Shield Of The Americas Summit set for Miami as Trump pushes new regional bloc

shield of the americas summit is being framed by President Donald Trump as a new presidential gathering in Miami on March 7, bringing together heads of state he considers ideological and strategic allies. The stated aim is to form a regional bloc aligned with Washington and strengthen strategic cooperation in security matters. Trump has also said the group will promote shared development goals and democratic stability, while seeking to contain China’s growing influence in Latin America and the Caribbean.
What Trump says the meeting will do
Trump has described the Miami meeting as a platform to tighten coordination among selected leaders in the region, with security cooperation positioned at the center of the agenda. He has also announced that the group will promote shared development goals and democratic stability.
The summit’s broader stated rationale includes limiting China’s growing presence in the region, which has expanded in trade and investment in infrastructure, technology, and natural resources. The U. S. government has identified that expansion as a central concern.
Attendees named so far and the parallel security push
Leaders cited as involved so far include Presidents Javier Milei (Argentina), Santiago Peña (Paraguay), Rodrigo Paz (Bolivia), Daniel Noboa (Ecuador), Nayib Bukele (El Salvador), Nasry Asfura (Honduras), and José Jerí (Peru). In Peru, Jerí’s removal from office for permanent moral incapacity is being debated in Congress four months after Dina Boluarte was removed, and with two months to go before presidential elections in April.

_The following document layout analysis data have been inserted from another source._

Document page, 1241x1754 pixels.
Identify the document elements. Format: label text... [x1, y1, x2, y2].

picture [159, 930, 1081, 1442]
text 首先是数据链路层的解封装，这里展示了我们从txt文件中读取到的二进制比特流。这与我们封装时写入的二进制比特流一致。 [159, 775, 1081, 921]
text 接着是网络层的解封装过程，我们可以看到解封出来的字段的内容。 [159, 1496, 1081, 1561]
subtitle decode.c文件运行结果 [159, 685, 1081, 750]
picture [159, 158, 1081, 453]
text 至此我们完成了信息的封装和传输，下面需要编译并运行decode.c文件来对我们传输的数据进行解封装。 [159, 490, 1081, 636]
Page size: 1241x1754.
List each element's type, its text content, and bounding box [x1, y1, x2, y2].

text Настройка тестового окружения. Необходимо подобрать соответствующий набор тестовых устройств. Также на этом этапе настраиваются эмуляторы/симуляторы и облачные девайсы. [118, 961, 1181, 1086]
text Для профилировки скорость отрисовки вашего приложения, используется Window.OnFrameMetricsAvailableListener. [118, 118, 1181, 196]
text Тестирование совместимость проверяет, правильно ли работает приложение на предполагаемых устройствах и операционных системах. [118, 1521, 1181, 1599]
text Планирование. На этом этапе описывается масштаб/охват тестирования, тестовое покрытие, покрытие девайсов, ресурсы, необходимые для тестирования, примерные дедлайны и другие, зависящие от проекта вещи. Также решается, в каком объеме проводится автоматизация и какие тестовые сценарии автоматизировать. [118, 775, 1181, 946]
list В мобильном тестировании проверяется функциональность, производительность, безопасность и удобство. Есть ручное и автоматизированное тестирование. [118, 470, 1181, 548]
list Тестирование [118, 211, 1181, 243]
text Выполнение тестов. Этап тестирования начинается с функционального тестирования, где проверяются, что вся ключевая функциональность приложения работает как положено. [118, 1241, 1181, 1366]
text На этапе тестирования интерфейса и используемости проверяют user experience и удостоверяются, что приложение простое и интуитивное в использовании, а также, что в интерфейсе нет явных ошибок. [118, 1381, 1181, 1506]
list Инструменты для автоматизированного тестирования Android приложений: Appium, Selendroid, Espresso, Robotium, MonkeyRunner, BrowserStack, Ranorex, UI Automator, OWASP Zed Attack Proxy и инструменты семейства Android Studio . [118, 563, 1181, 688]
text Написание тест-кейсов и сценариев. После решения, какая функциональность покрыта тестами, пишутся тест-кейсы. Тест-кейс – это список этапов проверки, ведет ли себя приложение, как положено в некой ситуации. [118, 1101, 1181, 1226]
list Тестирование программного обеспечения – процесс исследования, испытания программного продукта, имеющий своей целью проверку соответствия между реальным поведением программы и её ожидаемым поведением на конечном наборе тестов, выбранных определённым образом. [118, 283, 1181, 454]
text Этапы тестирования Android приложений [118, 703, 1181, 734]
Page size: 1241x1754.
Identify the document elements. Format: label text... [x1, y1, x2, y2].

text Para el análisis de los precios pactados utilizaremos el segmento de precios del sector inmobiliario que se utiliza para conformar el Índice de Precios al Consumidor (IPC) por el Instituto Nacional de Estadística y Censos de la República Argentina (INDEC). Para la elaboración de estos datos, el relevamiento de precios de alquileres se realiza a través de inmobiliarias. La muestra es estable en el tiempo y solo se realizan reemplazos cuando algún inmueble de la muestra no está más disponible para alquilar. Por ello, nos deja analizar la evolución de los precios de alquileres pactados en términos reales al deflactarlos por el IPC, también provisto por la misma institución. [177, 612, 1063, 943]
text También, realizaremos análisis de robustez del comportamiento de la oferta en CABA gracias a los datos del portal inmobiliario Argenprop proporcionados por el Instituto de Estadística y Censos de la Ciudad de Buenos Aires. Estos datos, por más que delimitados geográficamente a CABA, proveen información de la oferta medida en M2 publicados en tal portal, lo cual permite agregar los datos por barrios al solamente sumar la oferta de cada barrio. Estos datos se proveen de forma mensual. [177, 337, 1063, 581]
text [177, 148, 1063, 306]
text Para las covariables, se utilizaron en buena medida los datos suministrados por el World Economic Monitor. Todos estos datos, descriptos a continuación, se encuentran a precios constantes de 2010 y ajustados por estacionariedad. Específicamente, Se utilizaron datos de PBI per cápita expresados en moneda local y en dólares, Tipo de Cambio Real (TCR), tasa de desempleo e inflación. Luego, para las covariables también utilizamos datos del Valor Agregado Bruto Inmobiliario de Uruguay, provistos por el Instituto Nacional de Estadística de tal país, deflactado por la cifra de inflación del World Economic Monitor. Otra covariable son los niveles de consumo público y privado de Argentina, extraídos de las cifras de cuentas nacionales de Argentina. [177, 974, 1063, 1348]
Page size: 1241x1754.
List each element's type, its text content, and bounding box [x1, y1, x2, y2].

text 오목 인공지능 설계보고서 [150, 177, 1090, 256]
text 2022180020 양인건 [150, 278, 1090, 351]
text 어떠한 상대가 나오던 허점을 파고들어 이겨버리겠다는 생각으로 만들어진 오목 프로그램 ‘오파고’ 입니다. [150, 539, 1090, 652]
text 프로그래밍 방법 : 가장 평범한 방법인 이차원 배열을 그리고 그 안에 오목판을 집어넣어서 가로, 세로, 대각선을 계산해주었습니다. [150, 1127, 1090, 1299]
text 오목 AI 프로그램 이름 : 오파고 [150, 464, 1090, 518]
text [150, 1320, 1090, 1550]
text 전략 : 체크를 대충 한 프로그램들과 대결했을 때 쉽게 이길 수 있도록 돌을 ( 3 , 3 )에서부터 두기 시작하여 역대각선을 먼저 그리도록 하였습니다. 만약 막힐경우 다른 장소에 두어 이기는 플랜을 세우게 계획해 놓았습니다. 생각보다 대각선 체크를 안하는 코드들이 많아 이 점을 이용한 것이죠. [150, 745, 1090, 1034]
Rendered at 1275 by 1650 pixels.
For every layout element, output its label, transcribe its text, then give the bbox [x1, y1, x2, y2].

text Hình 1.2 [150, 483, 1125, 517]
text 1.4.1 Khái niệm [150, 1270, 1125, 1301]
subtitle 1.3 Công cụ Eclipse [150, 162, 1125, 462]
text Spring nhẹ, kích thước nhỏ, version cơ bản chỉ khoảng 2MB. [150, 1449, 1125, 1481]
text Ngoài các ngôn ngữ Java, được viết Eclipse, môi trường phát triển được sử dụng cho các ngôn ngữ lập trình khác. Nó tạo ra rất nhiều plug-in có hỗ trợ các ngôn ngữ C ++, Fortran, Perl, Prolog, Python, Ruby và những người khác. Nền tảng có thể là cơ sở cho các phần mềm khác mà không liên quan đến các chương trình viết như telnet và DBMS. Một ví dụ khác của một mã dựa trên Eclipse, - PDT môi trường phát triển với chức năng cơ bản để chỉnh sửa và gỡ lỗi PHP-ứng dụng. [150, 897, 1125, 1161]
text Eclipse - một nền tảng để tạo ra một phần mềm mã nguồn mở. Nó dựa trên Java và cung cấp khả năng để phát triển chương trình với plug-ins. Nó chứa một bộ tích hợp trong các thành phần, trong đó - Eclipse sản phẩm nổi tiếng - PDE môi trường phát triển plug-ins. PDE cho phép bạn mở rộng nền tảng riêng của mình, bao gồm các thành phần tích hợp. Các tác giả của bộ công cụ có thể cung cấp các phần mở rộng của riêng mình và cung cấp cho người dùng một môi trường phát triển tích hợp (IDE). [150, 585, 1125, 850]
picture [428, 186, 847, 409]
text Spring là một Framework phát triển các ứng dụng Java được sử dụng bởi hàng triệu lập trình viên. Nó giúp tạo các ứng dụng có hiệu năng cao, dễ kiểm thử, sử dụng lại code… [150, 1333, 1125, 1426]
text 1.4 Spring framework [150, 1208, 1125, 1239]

In Washington, D. C. this week, General Dan Caine, chairman of the Joint Chiefs of Staff, convened a Conference of Defense Chiefs of the Western Hemisphere with senior military officials from 34 countries in the region to coordinate regional defense and security strategies. Participants agreed on the importance of forming strong alliances, ongoing cooperation, and joint efforts to counter transnational criminal and terrorist organizations, as well as external actors seen as undermining regional security and stability. The gathering places the coming shield of the americas summit inside a wider push to organize the hemisphere’s security posture.
China’s role and Washington’s stated strategic priority
China’s growing influence is repeatedly positioned as the key strategic driver behind this new diplomatic push. The U. S. “National Security Strategy” published in November 2025 explicitly states that the country must play a hegemonic role in the region, and that China’s presence must be displaced to achieve that aim.
That posture has been reinforced through early moves by Trump’s administration. Secretary of State Marco Rubio’s first official trip after Trump took office on January 20, 2025, included visits to Guatemala, El Salvador, Panama, and the Dominican Republic. On that trip, Rubio said the United States would continue to provide assistance to nations that aligned themselves with U. S. national interests, and it marked the first time in more than 100 years that a Secretary of State visited the Central American and Caribbean region on a first official visit abroad.
Pressure points: Panama, military exercises, and Peru’s port concerns
Panama’s government was forced to withdraw from the Chinese initiative known as the Belt and Road Initiative (BRI), described as focused on modernization and interconnection of physical and digital infrastructure. In April 2025, military exercises carried out since 2006 under the bilateral defense cooperation agreement known as Panamax-Alpha, aimed at protecting the Panama Canal against transnational threats, took on strategic relevance: the exercises were prolonged and included more special forces than in recent years.
The same period coincided with what was described as the Pentagon’s unprecedented military deployment in the Caribbean, including the dispatch of warships, nuclear-powered submarines, and the aircraft carrier USS Gerald R. Ford, with an objective described as overthrowing the government of Nicolás Maduro and then suffocating the economy and civilian population of Cuba. Washington has also expressed concern over construction of the Chancay megaport in Peru, and Peru’s then-foreign minister Elmer Schialer and defense minister Walter Astudillo traveled to Washington, D. C. to meet with Defense Secretary Pete.
What’s next
The next fixed milestone is March 7 in Miami, when leaders are expected to meet under the banner of the shield of the americas summit. Any announced agreements on security coordination and development aims will set the direction of how this Washington-aligned bloc intends to operate, alongside the defense coordination already convened in Washington, D. C. Timing details beyond what has been publicly stated are not available in the provided information as of 10: 00 AM ET on March 5, 2026.